### Problem to work on
When a line below contains the word "PadP", copy that line.

### Material to process

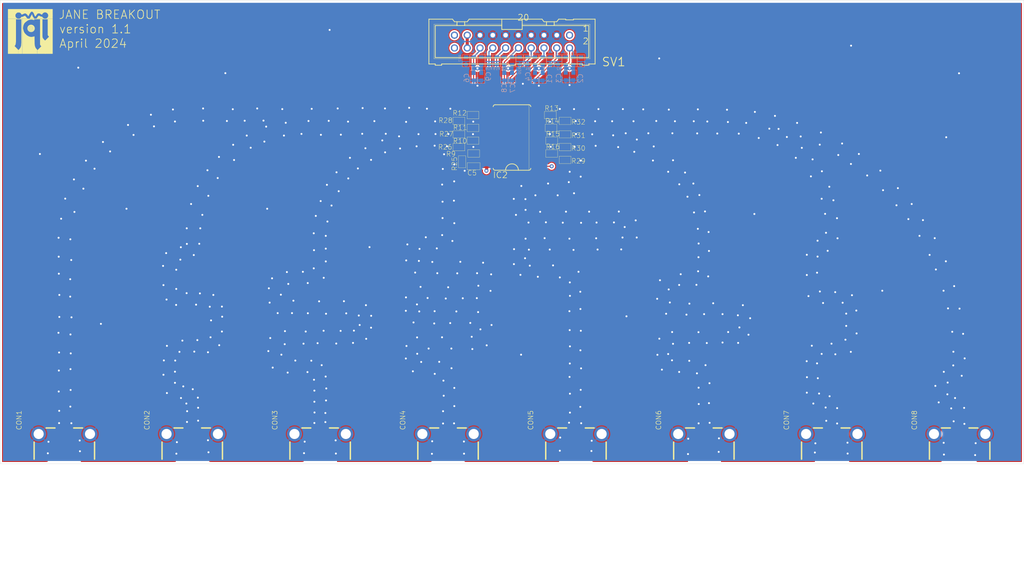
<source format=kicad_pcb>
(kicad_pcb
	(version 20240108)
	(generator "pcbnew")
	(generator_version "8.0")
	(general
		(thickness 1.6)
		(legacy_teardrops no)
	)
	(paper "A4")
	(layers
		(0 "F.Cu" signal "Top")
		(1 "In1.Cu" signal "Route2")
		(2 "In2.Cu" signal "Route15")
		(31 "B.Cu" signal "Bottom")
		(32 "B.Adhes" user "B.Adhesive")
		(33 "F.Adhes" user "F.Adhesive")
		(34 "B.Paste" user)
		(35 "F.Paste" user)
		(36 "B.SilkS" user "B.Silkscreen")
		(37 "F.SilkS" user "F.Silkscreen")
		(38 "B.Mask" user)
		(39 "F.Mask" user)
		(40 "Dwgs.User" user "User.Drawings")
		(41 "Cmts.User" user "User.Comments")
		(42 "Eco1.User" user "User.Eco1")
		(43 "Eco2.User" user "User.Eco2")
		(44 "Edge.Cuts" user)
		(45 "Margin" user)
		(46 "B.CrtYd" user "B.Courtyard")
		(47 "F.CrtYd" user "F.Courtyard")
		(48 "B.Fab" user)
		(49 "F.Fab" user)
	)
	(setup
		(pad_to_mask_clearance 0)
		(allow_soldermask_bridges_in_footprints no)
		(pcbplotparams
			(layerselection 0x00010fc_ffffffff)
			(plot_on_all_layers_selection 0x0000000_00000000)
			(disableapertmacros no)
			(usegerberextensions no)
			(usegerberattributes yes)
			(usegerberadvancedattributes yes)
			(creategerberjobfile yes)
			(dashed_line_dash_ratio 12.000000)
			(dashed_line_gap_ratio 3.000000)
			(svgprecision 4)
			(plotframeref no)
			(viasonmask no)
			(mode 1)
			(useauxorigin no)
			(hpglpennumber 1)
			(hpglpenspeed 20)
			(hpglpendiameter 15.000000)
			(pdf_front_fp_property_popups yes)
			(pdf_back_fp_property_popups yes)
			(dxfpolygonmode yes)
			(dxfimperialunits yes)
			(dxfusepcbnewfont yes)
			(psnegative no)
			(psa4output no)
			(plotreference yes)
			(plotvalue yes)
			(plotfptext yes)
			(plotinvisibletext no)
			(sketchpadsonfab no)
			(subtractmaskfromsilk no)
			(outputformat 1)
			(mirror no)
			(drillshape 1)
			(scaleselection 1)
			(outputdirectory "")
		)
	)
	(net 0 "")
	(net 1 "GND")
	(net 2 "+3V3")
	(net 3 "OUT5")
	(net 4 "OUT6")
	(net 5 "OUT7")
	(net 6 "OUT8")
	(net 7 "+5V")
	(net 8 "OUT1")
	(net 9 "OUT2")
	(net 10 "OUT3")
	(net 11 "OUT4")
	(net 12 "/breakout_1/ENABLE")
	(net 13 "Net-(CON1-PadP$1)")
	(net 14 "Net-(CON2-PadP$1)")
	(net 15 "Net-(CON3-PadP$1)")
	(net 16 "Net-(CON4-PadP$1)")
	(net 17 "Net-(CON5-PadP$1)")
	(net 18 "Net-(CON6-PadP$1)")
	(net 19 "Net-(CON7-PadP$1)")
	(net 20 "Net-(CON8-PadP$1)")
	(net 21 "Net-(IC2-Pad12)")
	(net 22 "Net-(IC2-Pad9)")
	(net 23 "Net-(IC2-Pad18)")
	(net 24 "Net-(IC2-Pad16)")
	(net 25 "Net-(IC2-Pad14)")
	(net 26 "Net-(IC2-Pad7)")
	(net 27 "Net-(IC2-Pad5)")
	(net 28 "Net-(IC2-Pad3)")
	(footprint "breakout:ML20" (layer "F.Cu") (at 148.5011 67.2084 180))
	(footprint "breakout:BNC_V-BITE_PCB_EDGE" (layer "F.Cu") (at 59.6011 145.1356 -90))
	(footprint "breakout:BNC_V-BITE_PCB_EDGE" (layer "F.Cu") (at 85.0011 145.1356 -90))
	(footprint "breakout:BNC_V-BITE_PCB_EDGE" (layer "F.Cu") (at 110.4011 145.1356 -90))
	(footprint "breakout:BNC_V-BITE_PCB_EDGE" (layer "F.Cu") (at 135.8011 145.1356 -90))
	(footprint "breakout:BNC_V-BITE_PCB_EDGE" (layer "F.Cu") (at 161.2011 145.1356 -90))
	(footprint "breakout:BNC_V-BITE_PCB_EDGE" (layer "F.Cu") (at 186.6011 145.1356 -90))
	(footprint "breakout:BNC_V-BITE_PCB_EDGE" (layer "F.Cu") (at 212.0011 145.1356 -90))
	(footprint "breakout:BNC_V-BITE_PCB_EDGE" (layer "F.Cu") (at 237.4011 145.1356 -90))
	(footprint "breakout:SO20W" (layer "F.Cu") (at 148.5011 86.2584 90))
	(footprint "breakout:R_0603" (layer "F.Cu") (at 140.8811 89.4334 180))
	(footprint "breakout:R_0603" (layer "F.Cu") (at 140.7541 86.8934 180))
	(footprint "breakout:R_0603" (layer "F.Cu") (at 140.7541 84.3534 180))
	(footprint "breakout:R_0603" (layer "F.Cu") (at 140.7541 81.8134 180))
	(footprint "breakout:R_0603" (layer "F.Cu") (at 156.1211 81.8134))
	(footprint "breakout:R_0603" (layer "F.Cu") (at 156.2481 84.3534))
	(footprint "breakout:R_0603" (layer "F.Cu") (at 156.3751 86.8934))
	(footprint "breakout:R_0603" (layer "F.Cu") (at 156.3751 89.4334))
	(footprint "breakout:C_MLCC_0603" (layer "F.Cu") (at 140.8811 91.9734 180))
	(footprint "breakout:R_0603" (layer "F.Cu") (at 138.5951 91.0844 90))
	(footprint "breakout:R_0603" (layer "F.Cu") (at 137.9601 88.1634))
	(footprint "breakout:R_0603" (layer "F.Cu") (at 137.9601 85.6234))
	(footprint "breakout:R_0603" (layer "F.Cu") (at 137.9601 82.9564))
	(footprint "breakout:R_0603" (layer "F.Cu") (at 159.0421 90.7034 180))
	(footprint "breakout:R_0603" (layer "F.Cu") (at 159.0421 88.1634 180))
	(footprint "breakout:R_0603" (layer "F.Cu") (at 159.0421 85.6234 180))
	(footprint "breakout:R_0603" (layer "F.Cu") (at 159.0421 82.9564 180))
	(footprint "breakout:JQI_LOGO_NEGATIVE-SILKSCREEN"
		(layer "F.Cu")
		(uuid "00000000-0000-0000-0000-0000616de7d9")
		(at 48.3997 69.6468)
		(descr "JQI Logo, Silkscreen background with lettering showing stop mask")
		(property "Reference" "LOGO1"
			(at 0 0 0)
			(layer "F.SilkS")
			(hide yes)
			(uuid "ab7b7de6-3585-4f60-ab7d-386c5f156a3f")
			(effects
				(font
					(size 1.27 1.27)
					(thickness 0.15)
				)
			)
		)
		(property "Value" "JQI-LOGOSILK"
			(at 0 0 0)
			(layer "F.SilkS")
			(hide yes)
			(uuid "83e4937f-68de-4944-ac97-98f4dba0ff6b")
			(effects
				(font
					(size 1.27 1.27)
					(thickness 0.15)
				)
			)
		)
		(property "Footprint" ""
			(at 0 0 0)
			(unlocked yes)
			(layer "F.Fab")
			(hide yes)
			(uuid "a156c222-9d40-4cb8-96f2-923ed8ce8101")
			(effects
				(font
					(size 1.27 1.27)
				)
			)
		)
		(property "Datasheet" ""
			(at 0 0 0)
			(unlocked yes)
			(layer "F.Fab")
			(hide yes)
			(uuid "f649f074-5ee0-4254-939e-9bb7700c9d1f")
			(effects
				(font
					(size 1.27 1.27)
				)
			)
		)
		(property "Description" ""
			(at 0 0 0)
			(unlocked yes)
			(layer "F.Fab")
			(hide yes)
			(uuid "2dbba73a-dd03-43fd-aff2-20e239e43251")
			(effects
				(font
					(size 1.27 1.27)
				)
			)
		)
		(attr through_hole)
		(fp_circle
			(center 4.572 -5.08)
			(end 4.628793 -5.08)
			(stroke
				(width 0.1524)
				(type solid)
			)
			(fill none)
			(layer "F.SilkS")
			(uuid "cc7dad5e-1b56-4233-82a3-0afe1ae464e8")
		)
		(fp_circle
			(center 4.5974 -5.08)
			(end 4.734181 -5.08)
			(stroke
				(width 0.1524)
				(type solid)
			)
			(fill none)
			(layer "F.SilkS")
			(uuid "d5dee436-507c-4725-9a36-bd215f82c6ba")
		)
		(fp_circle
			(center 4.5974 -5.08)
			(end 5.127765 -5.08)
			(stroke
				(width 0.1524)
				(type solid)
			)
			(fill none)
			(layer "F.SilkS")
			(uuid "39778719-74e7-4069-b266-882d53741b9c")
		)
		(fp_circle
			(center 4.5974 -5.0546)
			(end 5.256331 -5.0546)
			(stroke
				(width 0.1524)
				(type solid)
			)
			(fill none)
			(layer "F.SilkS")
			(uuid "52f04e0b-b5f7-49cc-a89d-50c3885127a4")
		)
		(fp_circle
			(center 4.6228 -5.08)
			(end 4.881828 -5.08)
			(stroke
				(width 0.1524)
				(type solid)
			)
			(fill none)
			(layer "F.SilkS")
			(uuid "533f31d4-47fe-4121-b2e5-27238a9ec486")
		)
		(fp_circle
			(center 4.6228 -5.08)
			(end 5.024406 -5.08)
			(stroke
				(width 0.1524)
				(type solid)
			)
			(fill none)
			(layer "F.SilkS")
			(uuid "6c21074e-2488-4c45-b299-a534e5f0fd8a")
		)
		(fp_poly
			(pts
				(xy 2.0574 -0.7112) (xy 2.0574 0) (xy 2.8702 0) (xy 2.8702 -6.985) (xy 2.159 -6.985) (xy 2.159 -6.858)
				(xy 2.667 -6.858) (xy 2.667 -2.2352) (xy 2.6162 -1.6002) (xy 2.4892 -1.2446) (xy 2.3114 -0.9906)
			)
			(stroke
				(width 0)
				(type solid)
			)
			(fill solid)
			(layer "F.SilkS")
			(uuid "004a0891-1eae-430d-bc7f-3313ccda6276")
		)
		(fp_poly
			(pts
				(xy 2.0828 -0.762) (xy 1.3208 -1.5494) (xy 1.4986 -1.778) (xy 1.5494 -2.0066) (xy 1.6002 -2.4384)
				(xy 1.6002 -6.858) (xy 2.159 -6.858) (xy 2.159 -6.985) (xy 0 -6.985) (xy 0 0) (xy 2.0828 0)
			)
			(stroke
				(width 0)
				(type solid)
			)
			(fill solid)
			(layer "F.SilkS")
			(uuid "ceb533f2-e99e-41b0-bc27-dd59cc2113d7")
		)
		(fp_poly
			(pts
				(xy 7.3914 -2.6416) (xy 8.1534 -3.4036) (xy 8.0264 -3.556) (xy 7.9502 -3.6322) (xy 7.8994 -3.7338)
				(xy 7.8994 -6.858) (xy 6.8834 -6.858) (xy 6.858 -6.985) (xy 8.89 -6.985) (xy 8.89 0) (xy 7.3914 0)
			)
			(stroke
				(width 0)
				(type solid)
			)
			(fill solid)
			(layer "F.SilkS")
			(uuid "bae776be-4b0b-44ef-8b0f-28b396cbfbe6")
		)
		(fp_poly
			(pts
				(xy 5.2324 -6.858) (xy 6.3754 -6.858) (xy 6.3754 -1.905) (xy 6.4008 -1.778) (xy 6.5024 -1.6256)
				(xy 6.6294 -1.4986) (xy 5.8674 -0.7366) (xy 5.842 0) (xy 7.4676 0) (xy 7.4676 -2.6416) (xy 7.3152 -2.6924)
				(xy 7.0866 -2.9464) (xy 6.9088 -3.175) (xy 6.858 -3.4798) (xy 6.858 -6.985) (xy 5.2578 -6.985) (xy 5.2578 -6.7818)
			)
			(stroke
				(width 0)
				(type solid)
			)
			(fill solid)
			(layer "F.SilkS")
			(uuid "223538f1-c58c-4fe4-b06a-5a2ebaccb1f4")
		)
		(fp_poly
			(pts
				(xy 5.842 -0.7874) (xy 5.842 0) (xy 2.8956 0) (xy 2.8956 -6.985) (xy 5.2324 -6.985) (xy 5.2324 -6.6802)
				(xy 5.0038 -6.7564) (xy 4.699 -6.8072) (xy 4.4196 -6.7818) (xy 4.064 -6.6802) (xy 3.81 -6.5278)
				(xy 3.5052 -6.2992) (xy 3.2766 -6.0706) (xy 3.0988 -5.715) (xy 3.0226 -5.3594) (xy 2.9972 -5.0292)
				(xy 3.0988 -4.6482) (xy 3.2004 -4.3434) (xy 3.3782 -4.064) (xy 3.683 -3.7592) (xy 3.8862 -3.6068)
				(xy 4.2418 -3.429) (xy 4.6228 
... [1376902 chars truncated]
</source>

### Output for this exercise
	(net 13 "Net-(CON1-PadP$1)")
	(net 14 "Net-(CON2-PadP$1)")
	(net 15 "Net-(CON3-PadP$1)")
	(net 16 "Net-(CON4-PadP$1)")
	(net 17 "Net-(CON5-PadP$1)")
	(net 18 "Net-(CON6-PadP$1)")
	(net 19 "Net-(CON7-PadP$1)")
	(net 20 "Net-(CON8-PadP$1)")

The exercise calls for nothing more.